INFORMATION PROVIDED:
((
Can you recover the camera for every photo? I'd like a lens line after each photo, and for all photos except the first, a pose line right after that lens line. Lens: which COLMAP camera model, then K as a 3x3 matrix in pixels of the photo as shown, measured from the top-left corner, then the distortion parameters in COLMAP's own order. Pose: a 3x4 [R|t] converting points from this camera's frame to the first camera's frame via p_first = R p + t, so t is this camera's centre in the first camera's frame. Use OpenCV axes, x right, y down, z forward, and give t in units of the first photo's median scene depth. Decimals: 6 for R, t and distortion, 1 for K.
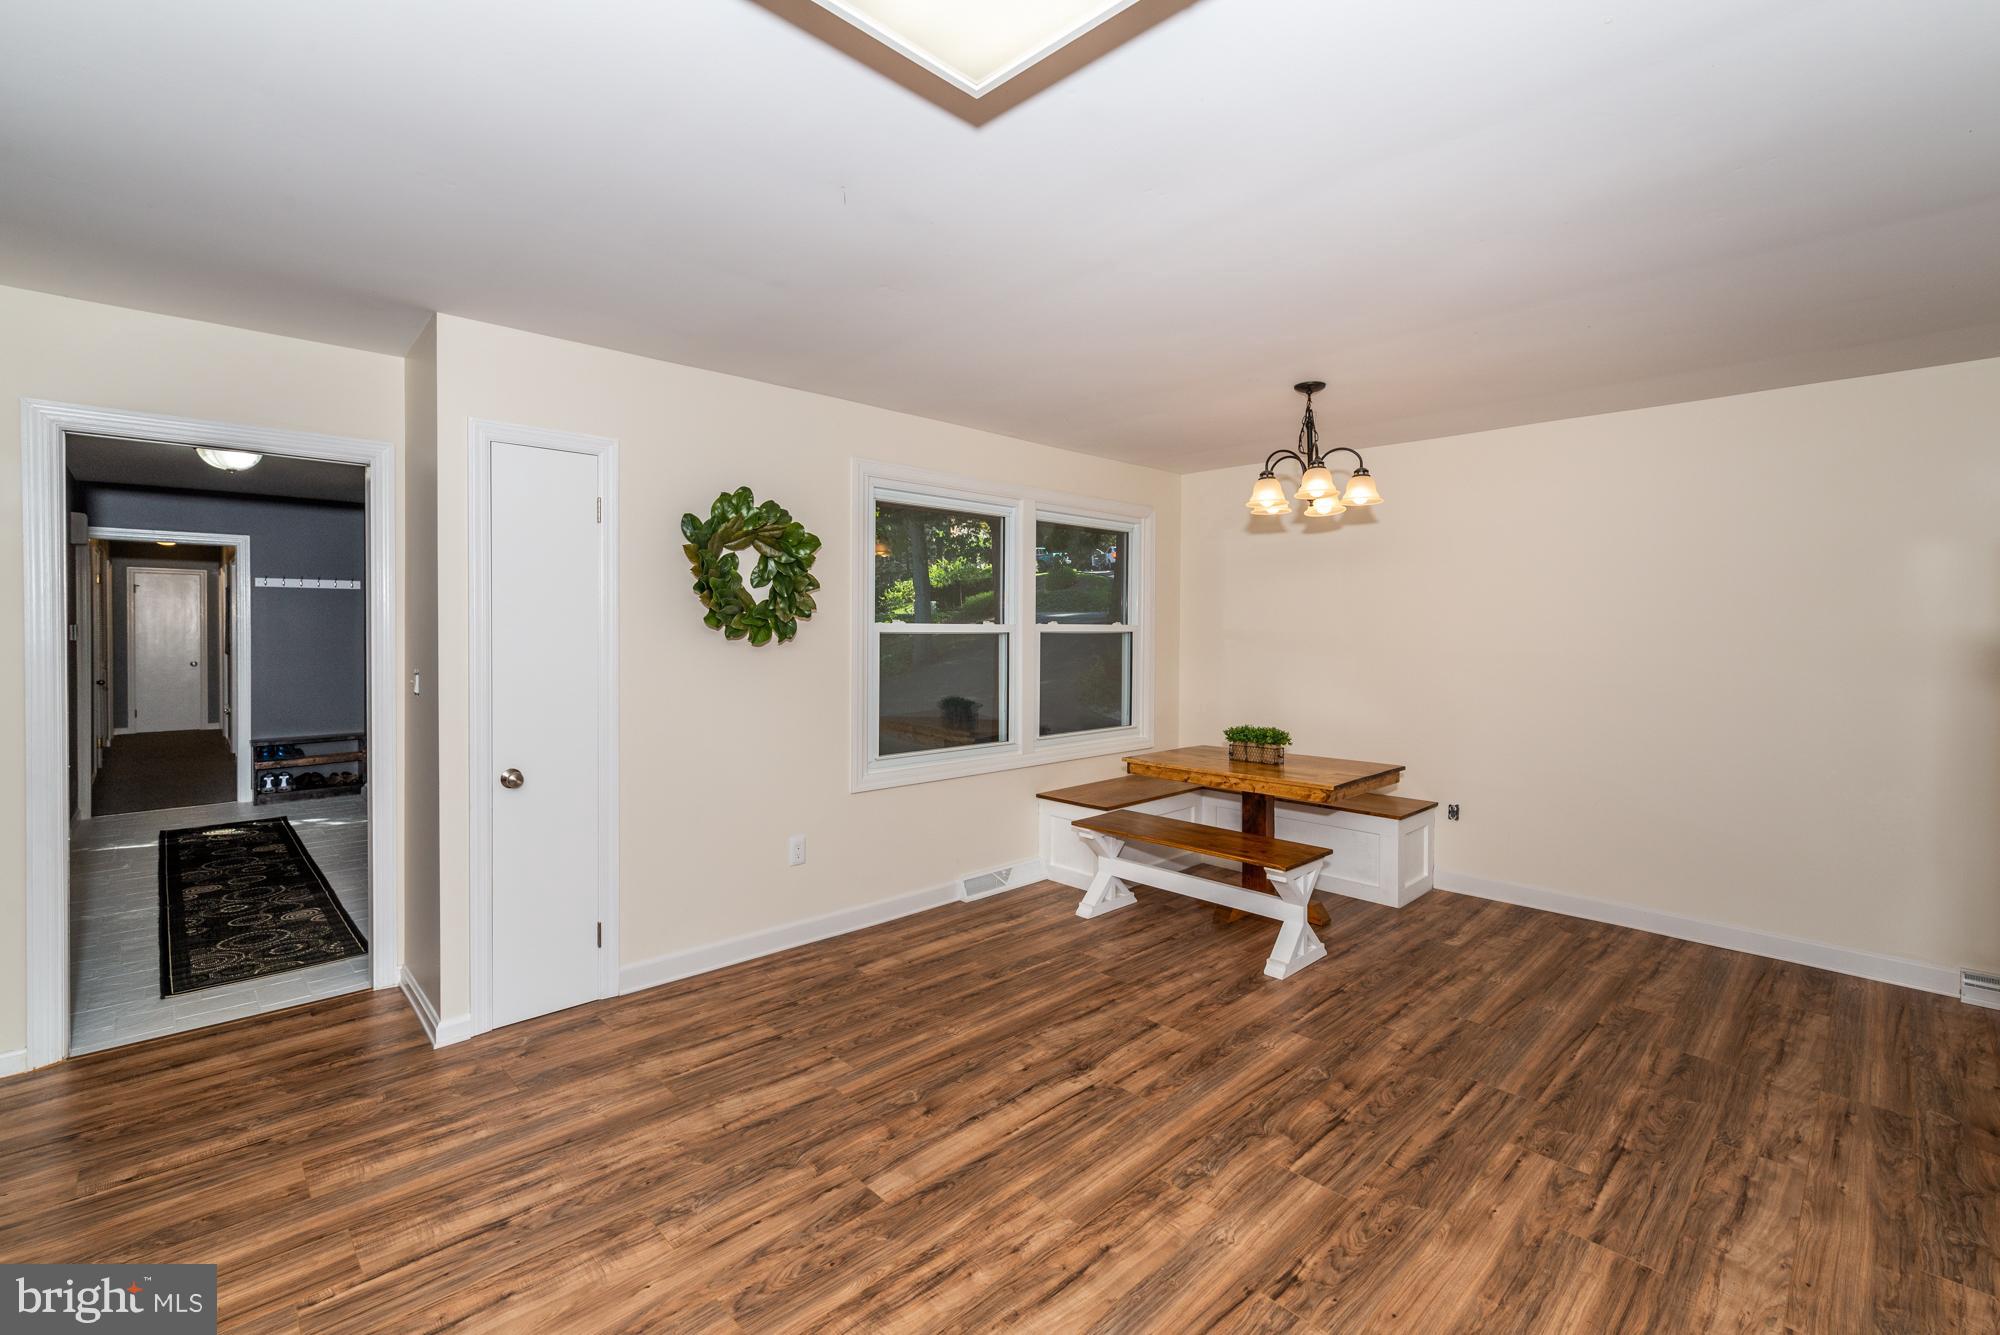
lens RADIAL K [[867.8, 0, 998.4], [0, 867.8, 653.4], [0, 0, 1]] dist [-0.001290, -0.000430]
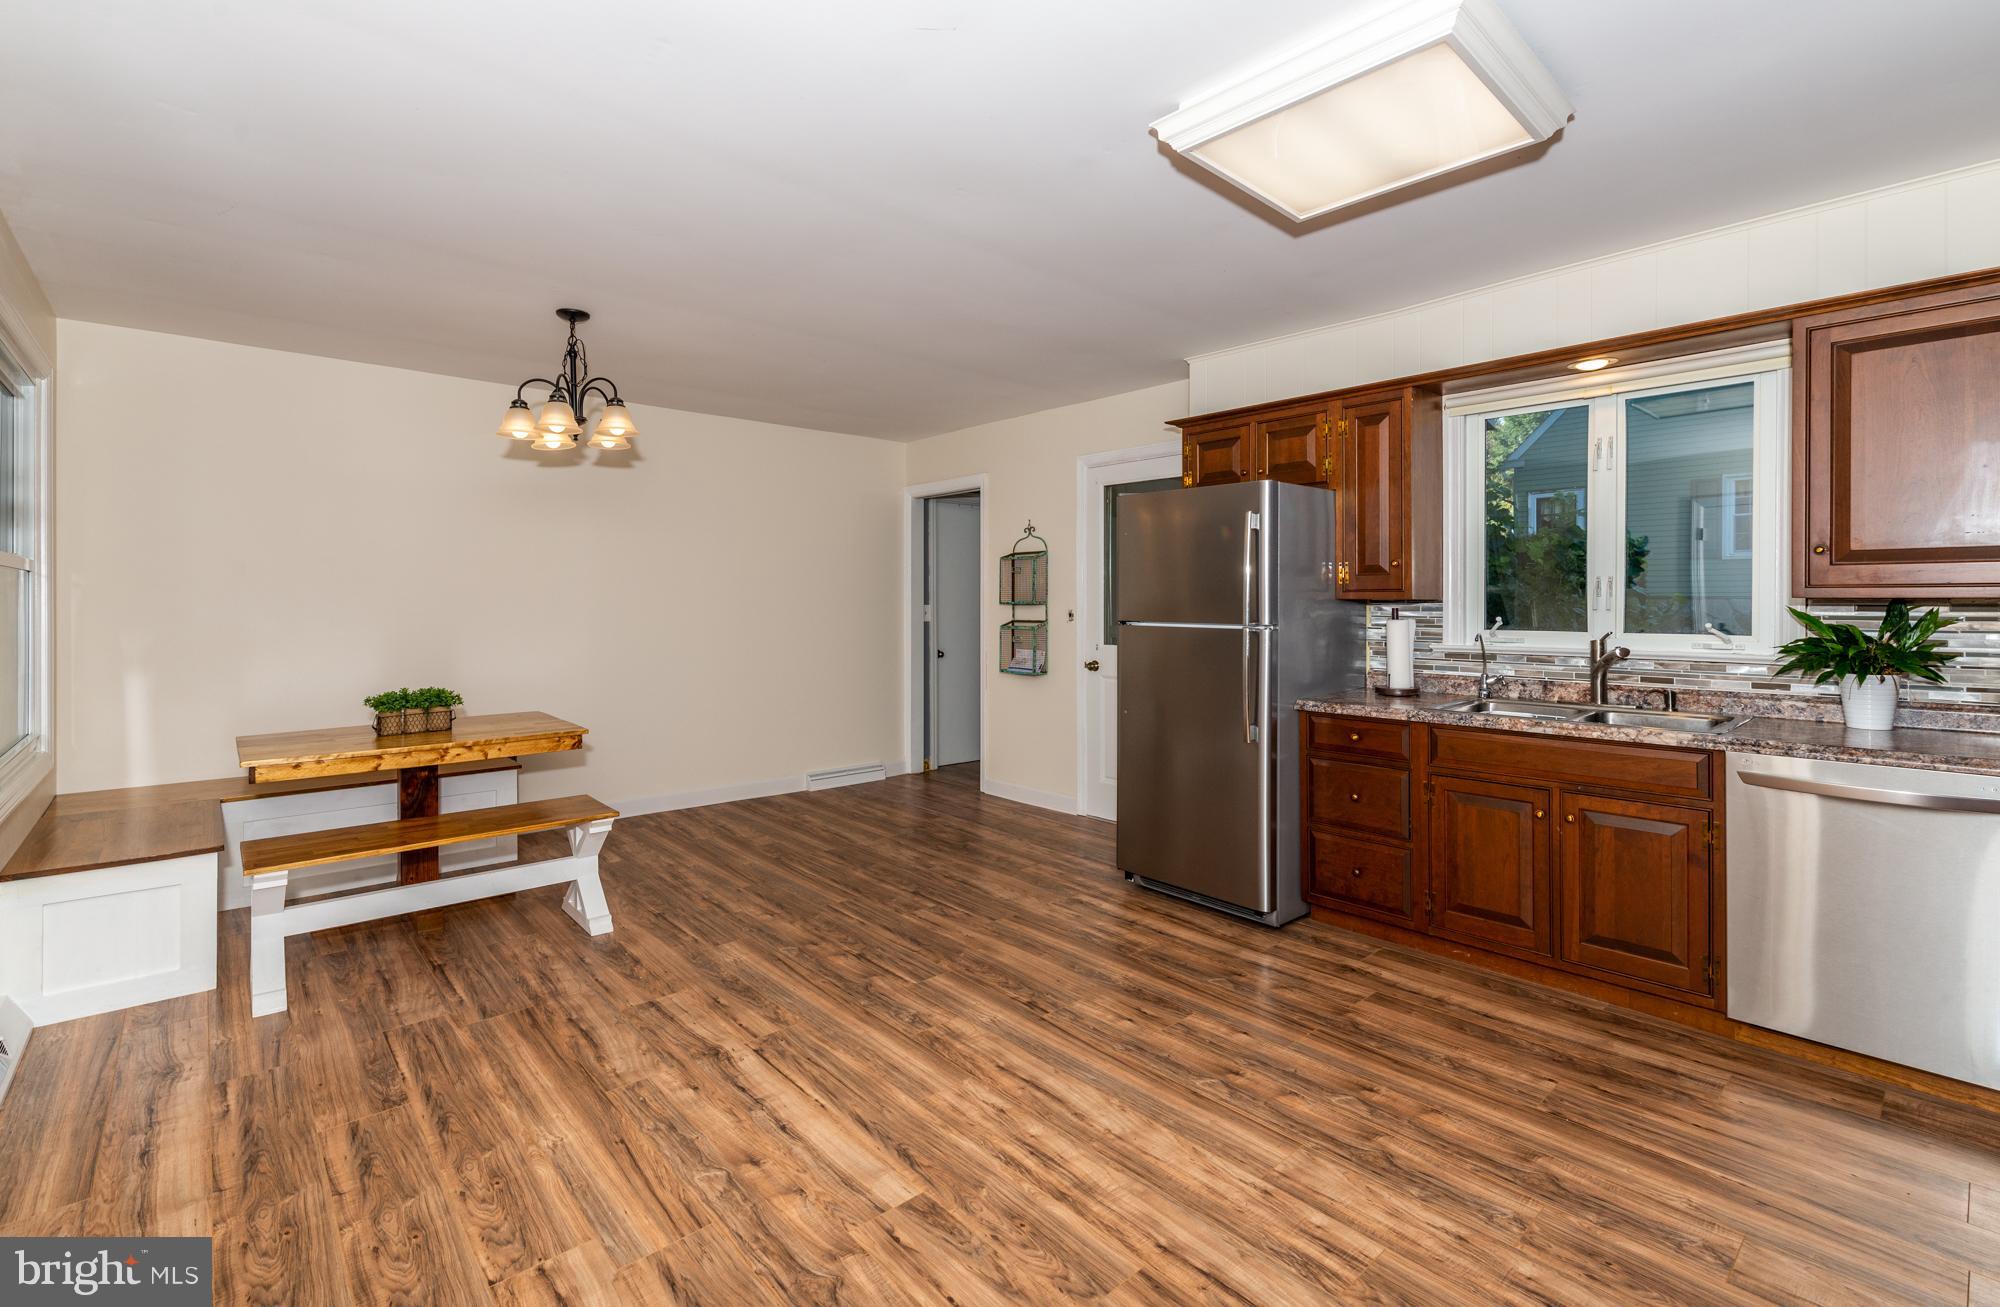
lens RADIAL K [[888.0, 0, 961.4], [0, 888.0, 603.0], [0, 0, 1]] dist [0.000042, -0.000602]
pose [[0.061407, -0.007834, 0.998082, -0.787669], [0.032555, 0.999453, 0.005842, 0.026949], [-0.997582, 0.032134, 0.061628, 0.687827]]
))
YOUR ASSIGNMENT:
Rewrite the listing starting at its beginning and ending at the line containing "dist [0.000042, -0.000602]", replacing "Decimals" with "Precision" and leaving everything else unchanged. Omit the pictures.

PROBLEM SOLUTION:
Can you recover the camera for every photo? I'd like a lens line after each photo, and for all photos except the first, a pose line right after that lens line. Lens: which COLMAP camera model, then K as a 3x3 matrix in pixels of the photo as shown, measured from the top-left corner, then the distortion parameters in COLMAP's own order. Pose: a 3x4 [R|t] converting points from this camera's frame to the first camera's frame via p_first = R p + t, so t is this camera's centre in the first camera's frame. Use OpenCV axes, x right, y down, z forward, and give t in units of the first photo's median scene depth. Precision: 6 for R, t and distortion, 1 for K.
lens RADIAL K [[867.8, 0, 998.4], [0, 867.8, 653.4], [0, 0, 1]] dist [-0.001290, -0.000430]
lens RADIAL K [[888.0, 0, 961.4], [0, 888.0, 603.0], [0, 0, 1]] dist [0.000042, -0.000602]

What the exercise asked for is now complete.